May your heart be your guiding key.
Super Smash Bros. Ultimate fans are gearing up for a big reveal on October 5 when franchise director Masahiro Sakurai will show off the game’s final DLC fighter. Among the many possible candidates, Sora from Kingdom Hearts seems to be getting the most attention leading up to the announcement. Below, we outline fight reasons why the flagship keyblade-wielder may be the final addition to the roster — and three why he isn’t.
Shortly before the Nintendo Direct in which the Smash reveal livestream was announced, Sakurai tweeted this picture that features Sepiroth and Shulk doing some sky gazing. Sora is the Japanese word for sky, which meant this tweet was just cryptic enough to start the “Sora in Smash” conversation. We’re not sure this tweet means anything, but it definitely has some Kingdom Hearts vibes.
Mashahiro Sakurai has expressed love for the Kingdom Hearts series in the past, which has helped put Sora at the top of fan request lists for years. In 2017, Sakurai congratulated series director Tetsuya Nomura on the franchise’s success and said he “looks forward to another entry.” That’s not exactly a ton of information to go on, but it’s just enough to kick the tires on “Sora in Smash” speculation. After all, if Sakurai likes the characters, wouldn’t he lobby for them to be in his game at some point? It’s a possibility.
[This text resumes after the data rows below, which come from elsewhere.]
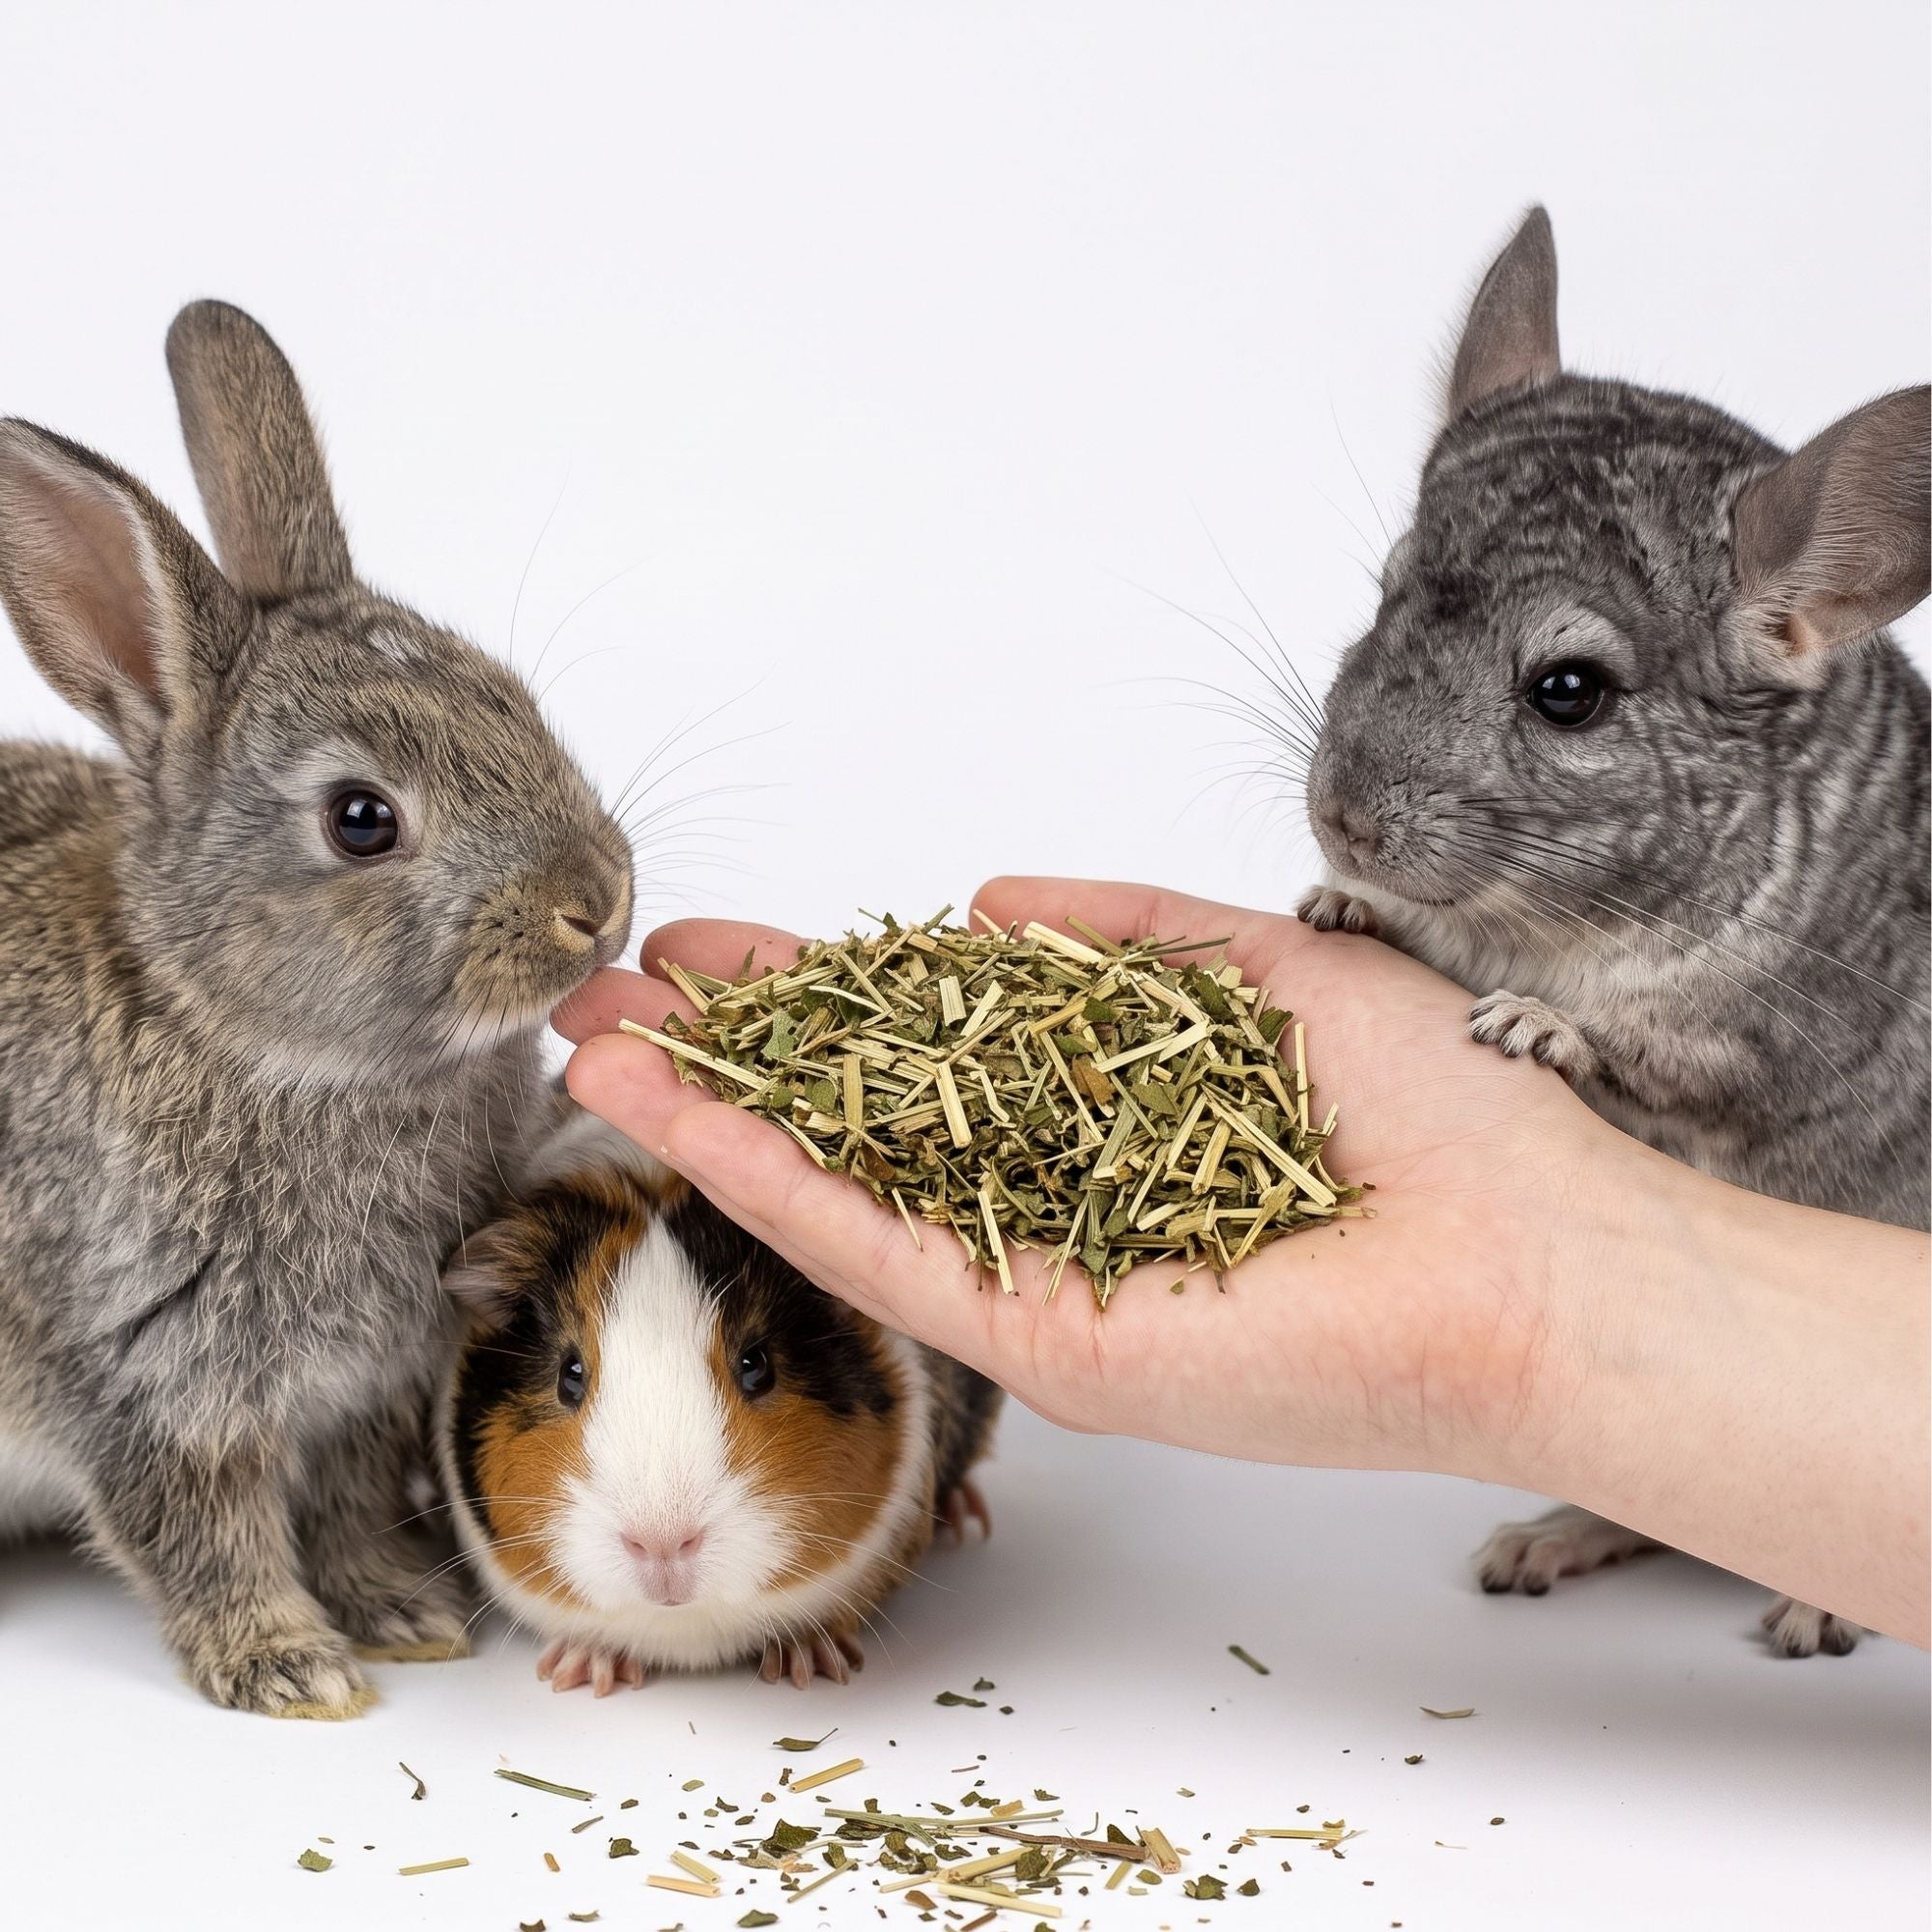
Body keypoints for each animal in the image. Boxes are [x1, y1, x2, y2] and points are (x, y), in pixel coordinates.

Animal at [0, 301, 634, 1716]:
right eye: (360, 819)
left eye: (510, 699)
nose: (597, 900)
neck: (238, 1030)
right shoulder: (142, 1375)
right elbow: (201, 1532)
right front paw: (291, 1669)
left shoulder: (367, 1386)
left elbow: (343, 1506)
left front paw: (403, 1614)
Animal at [437, 1107, 1002, 1694]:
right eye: (569, 1376)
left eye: (756, 1365)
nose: (662, 1545)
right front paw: (584, 1669)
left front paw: (809, 1662)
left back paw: (965, 1520)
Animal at [1296, 208, 1929, 1657]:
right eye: (1384, 595)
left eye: (1568, 690)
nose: (1339, 821)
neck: (1533, 925)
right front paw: (1342, 908)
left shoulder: (1763, 1048)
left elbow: (1653, 1056)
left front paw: (1539, 1026)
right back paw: (1545, 1542)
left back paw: (1809, 1611)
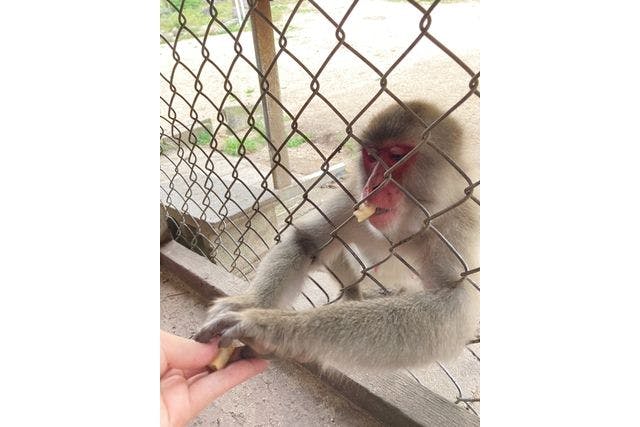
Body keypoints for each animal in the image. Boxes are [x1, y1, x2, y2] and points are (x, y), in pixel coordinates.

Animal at [192, 100, 478, 372]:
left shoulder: (457, 228)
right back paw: (352, 293)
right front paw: (249, 303)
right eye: (371, 157)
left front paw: (268, 328)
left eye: (396, 157)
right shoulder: (353, 198)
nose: (372, 186)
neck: (403, 227)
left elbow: (453, 307)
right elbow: (307, 241)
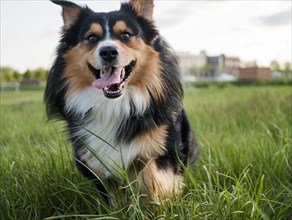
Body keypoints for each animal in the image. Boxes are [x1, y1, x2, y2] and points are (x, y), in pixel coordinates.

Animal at [44, 0, 197, 200]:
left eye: (125, 35)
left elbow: (150, 174)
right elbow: (113, 192)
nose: (108, 51)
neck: (115, 105)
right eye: (91, 38)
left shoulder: (165, 147)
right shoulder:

In 2005, Sakurai left his previous post at HAL Laboratories to start a company called Sora Ltd. While technically not a game development studio in its own right, it’s a company through which Sakurai contracts his directorial services to existing games. He’s been operating under the Sora Ltd. moniker for Smash since Brawl was released in 2008, so fans are familiar with seeing the Sora name every single time they roll credits for individual characters.
It’s not entirely clear if Sora Ltd. was actually named after the Kingdom Hearts character or “sora” as the Japanese word for sky, (sky’s the limit) but fans have been associating Sora with Super Smash Bros. ever since. In a way, adding Sora as the last Smash character would be a poetic way for Sakurai to insert a small bit of himself, and his company, in the very last pick. Given all the work he’s done to make the series what it is today, the shout-out is more than warranted.
Without delving too far into Kingdom Hearts 3 lore spoilers, it’s worth noting that Sora coming to Smash might even make narrative sense in the series’ timeline. In short, Sora is currently in a place where he’s taken on the task of exploring new worlds on his own, without help from the likes of Donald and Goofy.
As a result, this might be the perfect time for Sora to find himself tied to a solo appearance in Smash Ultimate. Would it not be the most Nomura-like concept to actually tie a Smash cameo into the tangled web that is the Kingdom Hearts narrative? Might the Smash “world” be just another stop on his one-man quest? Excluding his iconic cartoon partners would make licensing less of a headache, and it would be relevant to the current story in a way that diehard Kingdom Hearts fans would greatly appreciate.
In case you’ve been out of the loop lately, the main reason why Smash fans have Sora at the top of their mind is because of a July 4chan post that recently resurfaced over the past few weeks. On July 30, several months before the character reveal livestream would be officially announced, an anonymous poster said, “I work for Disney music, [and] Nintendo called last week to request rights to several tracks from Kingdom Hearts to use in a ‘digital event’ on October 5.”
October 5, as it turns out, happens to be the exact day the final Smash Ultimate character is set to be revealed, and, because this poster provided that precise date so far in advance, the general assumption is that the information they’re providing is genuine. In short, Nintendo requested the license for these Kingdom Hearts tracks because they’ll be played during the livestream and likely associated with Sora’s potential stage as well. Music has become a major faucet of Smash over the years, so it’d make sense to request “several tracks for any new character.
In a 2020 Famitsu column Sakurai revealed he has no hand in picking upcoming DLC characters and instead has left that responsibility to Nintendo. As a result, any of the director’s fandom for Kingdom Hearts or the name of his company may not play as much of a role in the character selection as one might think. It’s still possible the corporate overlords see value in Sora as a character choice, but Nintendo having the final say might invalidate some of those other points.
Even if the above-listed 4chan rumor might seem like a slam dunk in terms of its accuracy, let’s not forget there are other reasons why Nintendo might want to license Kingdom Hearts music for a Smash event. Namely, there’s a distinct possibility Sora could be added as a Mii Swordfighter costume instead of as a bespoke fighter in his own right.
After all, Sakurai and Nintendo have recently leveraged Miis as a means to fan service to include character models for the likes of Cuphead, Skyrim, and Undertale to get their own Smash rep, and Sora seems like someone who might fit that bill as a fan-service character. Just put some spiky hair, lots of zippers, and big shoes on a Mii skeleton, and you could come out with a half-decent Sora.
Fans aren’t the only ones interested in getting Sora in Smash, as reports suggest Nintendo once requested use of the character as well. In a 2020 episode of Kinda Funny Games Daily, Fanbyte News Editor Imran Khan claimed that Nintendo tried to talk to Disney about that possibility, but it was Disney Japan who seemed most resistant to the idea. As a result, those discussions reportedly crumbled.
If those talks already happened and came to a halt, that could be the best indicator we have that Sora may not be part of the October 5 Smash Ultimate reveal. That being said, it’s equally possible that dialogue continued and the two parties were able to reach an agreement as well. However, whether or not you’d like to weaponize this evidence is up to you, but we’re putting it in the negative column for now.